Text excerpt ▸
- Date formed: 3 September 1884
- Date dissolved: 8 October 1887

People and organisations
- Head of state: Victoria
- Head of government: Robert Stout
- Deputy head of government: Julius Vogel
- Member party: Stout–Vogelites
- Opposition party: Conservatives
- Opposition leader: Harry Atkinson;

History
- Election: 1884 general election;
- Predecessor: 1884 Atkinson Ministry
- Successor: 1887–1891 Atkinson Ministry

= 1884–1887 Stout–Vogel ministry =

New Zealand political ministry

The Second Stout–Vogel Ministry was a responsible government in New Zealand that was formed in September 1884 and governed until October 1887. From the outset, Robert Stout served as Prime Minister as well as Attorney-General whilst Julius Vogel held the post of Minister of Finance.

This ministry entered power less than a week after the short-lived First Stout–Vogel Ministry fell. It had lasted only a fortnight, with James William Thomson moving a vote of no confidence against Stout; Harry Atkinson then formed his fourth ministry. However, Atkinson also failed to win the confidence of parliament, and Stout and Vogel supplanted him and remained in power for the next three years.

==Background==
Vogel had the larger following in the coalition, but his poor health caused him to yield the premiership to Stout. Regardless, many observers still saw Vogel as the more dominant partner in the alliance. Both men were highly active in building consensus between the growing labour movement and middle-class liberalism. Both leaders were likeminded on social policy, however frequently clashed over financial policy.

Source material ▸
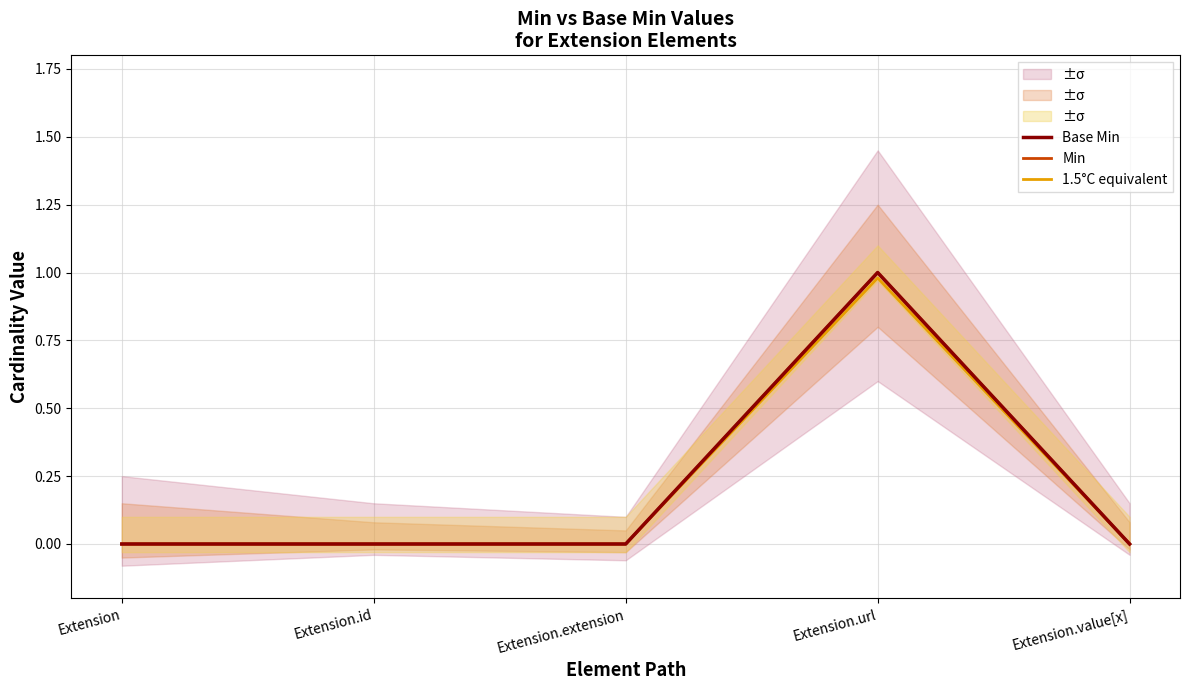

Is this an area chart (filled region under the line)?

No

Exercise set ▸
A) In the Stout–Vogel ministry text, what post did Julius Vogel hold from the start of the ministry?
B) In the Stout–Vogel ministry text, change "Minister of Finance" to "Colonial Treasurer" in the stretch from "New Zealand political" through "Minister of Finance.", and write out that stretch.
The material has nothing to do with what comes next and can be set aside.

Solutions to the exercise ▸
A) Minister of Finance.

B)
New Zealand political ministry

The Second Stout–Vogel Ministry was a responsible government in New Zealand that was formed in September 1884 and governed until October 1887. From the outset, Robert Stout served as Prime Minister as well as Attorney-General whilst Julius Vogel held the post of Colonial Treasurer.